就算是現代那一世開明多了以后,出了女子被調戲被玷污的事,還有傻逼玩意做受害者有罪論。
何況如今這會?社會對女子更為苛刻,處處充滿惡意。
若只周大人和他的下屬,他們給端水就端了,彼此都恪守規矩,不會亂瞄也不會亂說話。
見到是周旺拎水伺候,周玉典只微愣了一下就恢復如常。
袁弘德看看灶間的門,表情變得凌厲。
其他人見勢不妙,跟周大人客套了一下就依次洗漱了一番。
送走眾人,袁弘德說:“是我考慮不周,不該把飯擺在家里。”
主要是看工棚那邊簡陋,四處漏風保溫也不行,考慮著周大人的面子才把席放在自己家,再沒想到里頭會有這樣不要顏面的人。
又說:“這次進城,找人牙子看看,買一個婆子回來。”
顧重陽只是應個奴才的名,做不了奴仆的活,甚至不能做奴才待。
秦三花太小了,暫時也干不了什么活。
不僅小,還來歷不明,許多活不放心交給她做。
為今之計就只能買一個當用的婆子回來。
周玉典走了一段路以后,慢慢跟周旺一起落到后頭,問:“在袁家出了什么事?”
周旺之前看著他,就是有什么事要匯報。
周旺把張書吏帶來的那個齊三在袁家對著袁家大女言語無狀的事說了。
周大人握著馬鞭的手緊了緊。
“我知道了。”
其他各家的隨從也在場,回去也把今日白天發生的事說了。
姜文翰的隨從問他:“大人,這事……?”
姜文翰擺擺手:“等等看周大人的意思。”
又吩咐:“把張文吏家的情況整理一份,盡快交給我。”
“是。”
下屬應了聲是,匆匆下去準備。
一個小人物不經意的一句齷齪言語,攪得一方天地變色。
次日一早,姜文翰就拿到了張家和他們家姻親故舊的情況。
升調噢了一聲,“年前盛隆銀樓和懷珍坊群毆?年后盛隆銀樓換了招牌,改名叫盛隆珍寶坊?”

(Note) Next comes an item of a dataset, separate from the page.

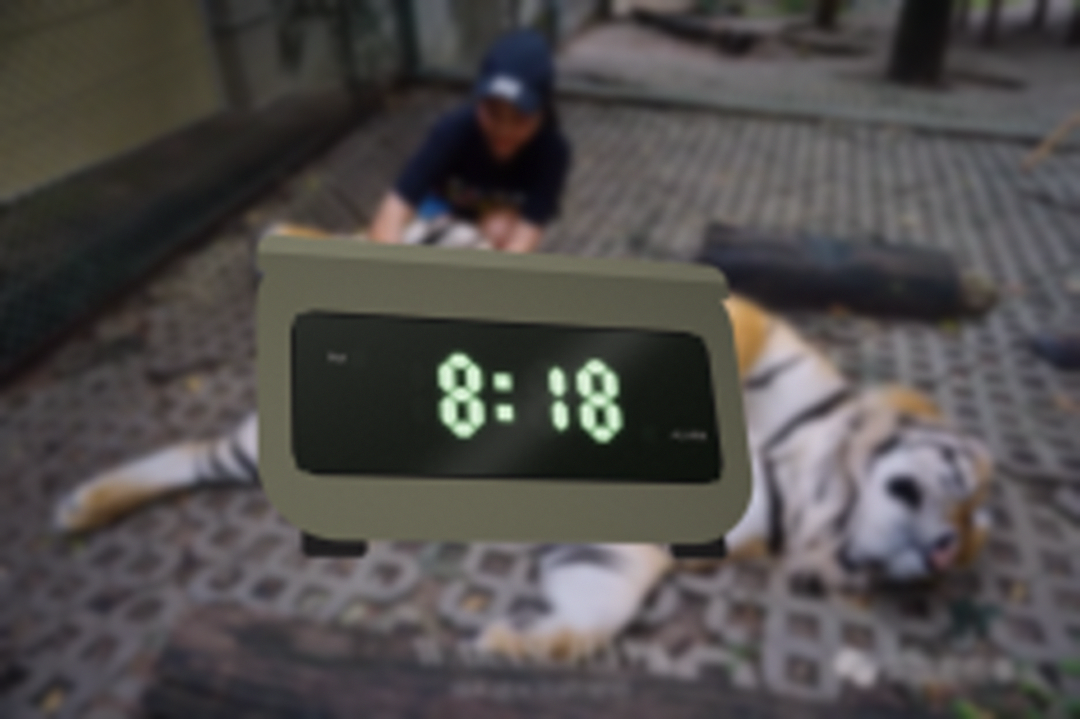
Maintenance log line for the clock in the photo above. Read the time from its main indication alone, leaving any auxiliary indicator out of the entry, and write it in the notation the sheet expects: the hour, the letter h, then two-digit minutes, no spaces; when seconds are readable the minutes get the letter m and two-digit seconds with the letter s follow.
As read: 8h18
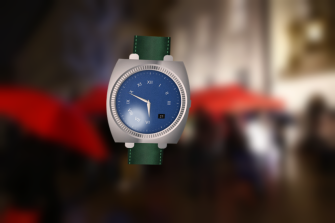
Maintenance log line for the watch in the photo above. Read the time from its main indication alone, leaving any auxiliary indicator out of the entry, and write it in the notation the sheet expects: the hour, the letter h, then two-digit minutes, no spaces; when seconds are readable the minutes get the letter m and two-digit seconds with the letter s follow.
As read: 5h49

隨從答道:“是的大人,劉家給的說法是旁邊水粉鋪子租期到期了,原店家要回鄉不愿意續租了,新租戶沒有找好,
干脆把鋪子收回來擴大了隔壁銀樓的規模,不再單單只做首飾生意,也做珍寶古玩字畫。”
姜文翰的手指彈了彈那幾張紙,還給下屬。
看不出信沒信劉家的那套說辭。
信不信不重要,重要的是得有個光堂堂的理由,不求堵住悠悠眾口,只要能堵得對方無話可說就行。
就如此刻。
劉家的姑太太正坐在正堂里拉著她爹哭天抹淚:“弟妹她什么意思?不知道我們家就指著這間鋪子開銷嗎?她這是想干什么?是不是想逼死我?
姨娘啊,你為啥死得這么早啊,留下我們讓人家欺負,她不就是仗著自己是嫡出的,欺負我們庶出的?

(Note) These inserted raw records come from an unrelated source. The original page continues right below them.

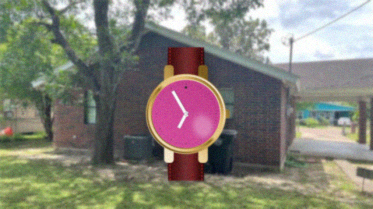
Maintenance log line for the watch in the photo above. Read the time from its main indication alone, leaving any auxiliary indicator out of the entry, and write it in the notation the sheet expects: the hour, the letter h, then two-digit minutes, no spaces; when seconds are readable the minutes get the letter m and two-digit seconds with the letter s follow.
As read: 6h55
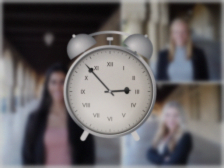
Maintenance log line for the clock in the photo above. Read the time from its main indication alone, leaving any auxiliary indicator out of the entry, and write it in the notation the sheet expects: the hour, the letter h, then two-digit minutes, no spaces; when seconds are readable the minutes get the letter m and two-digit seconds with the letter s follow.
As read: 2h53
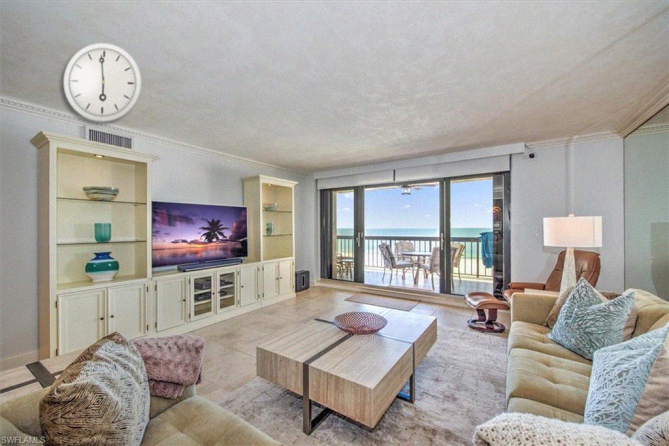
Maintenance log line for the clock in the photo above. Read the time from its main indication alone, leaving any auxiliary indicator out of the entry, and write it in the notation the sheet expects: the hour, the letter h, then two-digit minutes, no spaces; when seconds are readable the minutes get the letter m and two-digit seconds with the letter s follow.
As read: 5h59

誰不想從老太太肚子里爬出來,姨娘生的怨得了我們嗎?都是爹的種,我們也不是偷人生的,憑什么這么欺負人?”
懷珍坊除了首飾外還做珍寶古玩生意,被搶了首飾生意,還能支撐下去,現在盛隆擴大規模,她坐不住了,跑回娘家鬧騰。
劉老太爺看她說的越來越不像話,氣得直跺腳。
劉自耕站在一旁面色尷尬。
只有耕大太太,氣定神閑的捏著手里的帕子,不時蘸一蘸自己的鼻子。
不知道的還以為她是看到姑太太哭得傷心感同身受,陪著她哭呢。
實際她只是有些鼻炎,每到寒冬總是要反復幾回。
待劉張氏哭完了,老太爺看向耕大太太,希望耕大太太說句話讓一步。
耕大太太看向兒媳婦:“子巒媳婦,把你娘帶你那邊好好勸勸她,不要這么疑神疑鬼的,她現在也是劉家正經八百的大太太,誰會欺負她?”

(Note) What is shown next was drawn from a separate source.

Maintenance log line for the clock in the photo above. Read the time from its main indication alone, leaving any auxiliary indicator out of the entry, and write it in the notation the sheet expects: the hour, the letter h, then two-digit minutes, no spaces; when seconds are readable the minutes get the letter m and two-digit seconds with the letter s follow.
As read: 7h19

自己家庶兄弟都欺負不著,會欺負你個出門多年的姑奶奶,想多了吧?
又對丈夫說:“老爺,你不是約了人吃酒嗎?別遲到了。”
劉自耕正想說自己沒約人吃酒,馬上醒悟過來,沒約現約也行啊!
“哦,是是是,你不說我還真遲了。”
耕大太太自己也找了個借口離開了。
周玉典跟下屬議完事,留了姜文翰說話,“那張書吏是什么來頭?”
官場上不能隨意發落人,衙門里雜役的背后說不定都站著個地頭蛇。
得摸清對方的來路才好發作。
姜文翰身負重任而來,以周玉典為幌子,躲在他背后行事,手底下人才濟濟。
往日他要做什么自己不方便親自出手的都是設計人周玉典出面做。
一來二去的周玉典就十分倚賴他的這些能力,像打探消息這種事都是找他幫著辦。
姜文翰慶幸自己早有準備。
這般如此,如此這般,把張家的情況說了一遍。
周玉典點頭,表示知道了。
姜文翰明知故問道:“大人打聽張文吏家做什么?要不要屬下幫忙?”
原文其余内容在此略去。